9.05.2010 | All Blog Posts, Prayer and Relationships, Prayer, Compassion, and Justice, Those Who Show Us the Way

Here’s an excellent essay by one of my favorite authors.  Muslims in the Middle.  New York Times, August 16, 2010

William Dalrymple’s book, From the Holy Mountain: A Journey Among the Christians of the Middle East, helped inspire my own pilgrimage in 2007.  That tale is told in my little e-book, Returning to the Center: Living Prayer in a Distracting Word/The Spiritual Memoir of a Twenty-First Century Pilgrim (available for free download here).

In this essay, Dalrymple explores why the mystic arm of Islam, Sufism, makes a perfect bridge between East and West, moving beyond Islamic, Christian, Jewish, and secular extremism.  It’s an apt corrective to so much of the mis-information being bandied about today, especially as September 11 draws near once again.

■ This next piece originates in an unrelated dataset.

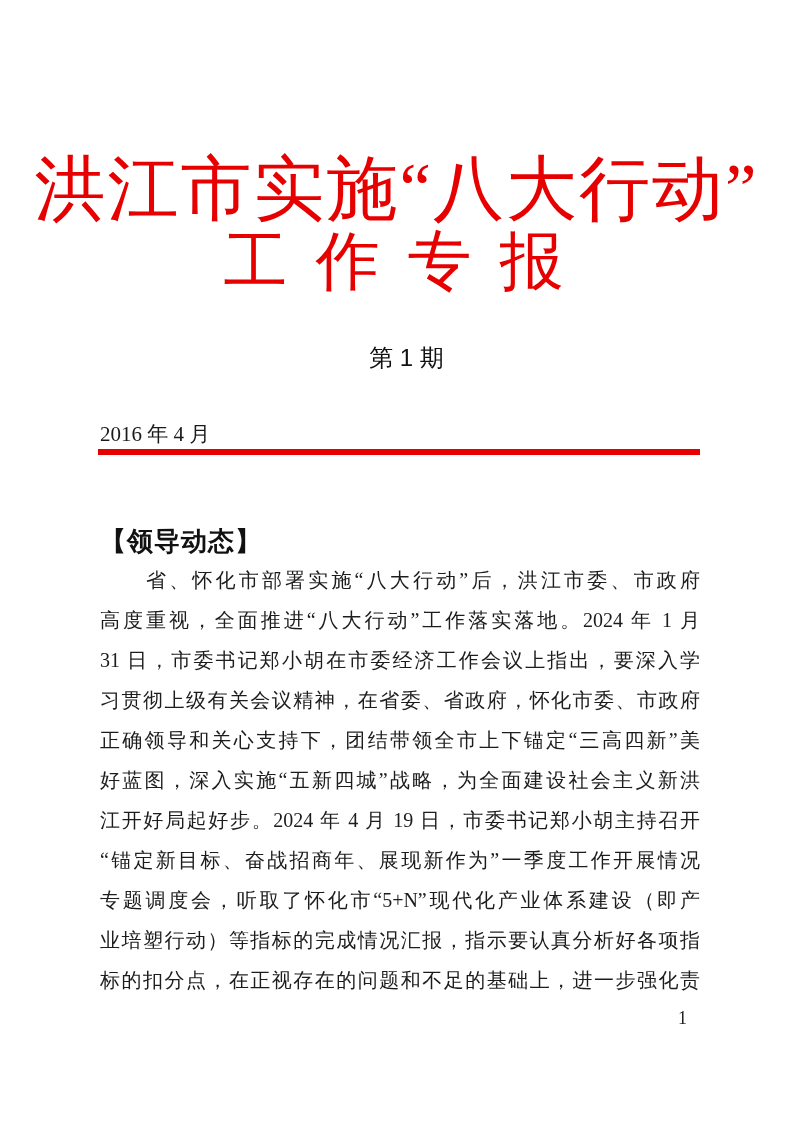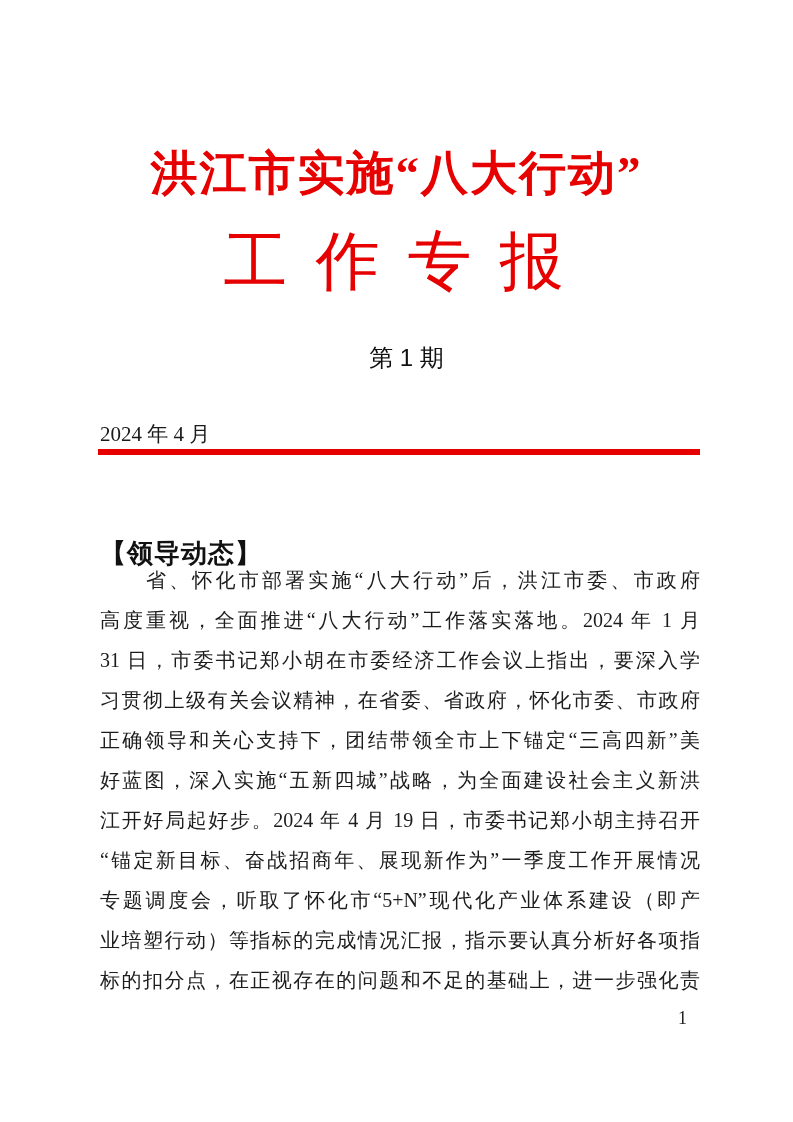"洪江市实施“八大行动”" .masthead-title1 { font-size: 47px -> 71px; font-weight: bold -> normal }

I commend not only Dalrymple’s essay (reprinted from the New York Times), but also the website diversejourneys.com, and more, the Rand Corporation’s 2007 Report, Building Moderate Muslim Networks.


Responses

Linda Jean Voth
9.08.2010

Thank you, Chris, for being the voice of reason in this often unreasonable world. We are admonished to “Love one another as Christ loved us,” if only Christians would truly take this to heart, love our Muslim brothers and sisters, and those of other faiths, this would truly be a better world. We each can make a difference, one person at a time, one love at a time.

chris erdman
9.08.2010

:) . Alas, Christians too often imitate the very ways of behaving and thinking Christ came to save us from. Too much Christianity is merely veneer. It’s the “Jesus of Suburbia” syndrome. The Letter of James is a great antidote. Yet, even if it’s read, it’s not obeyed/lived.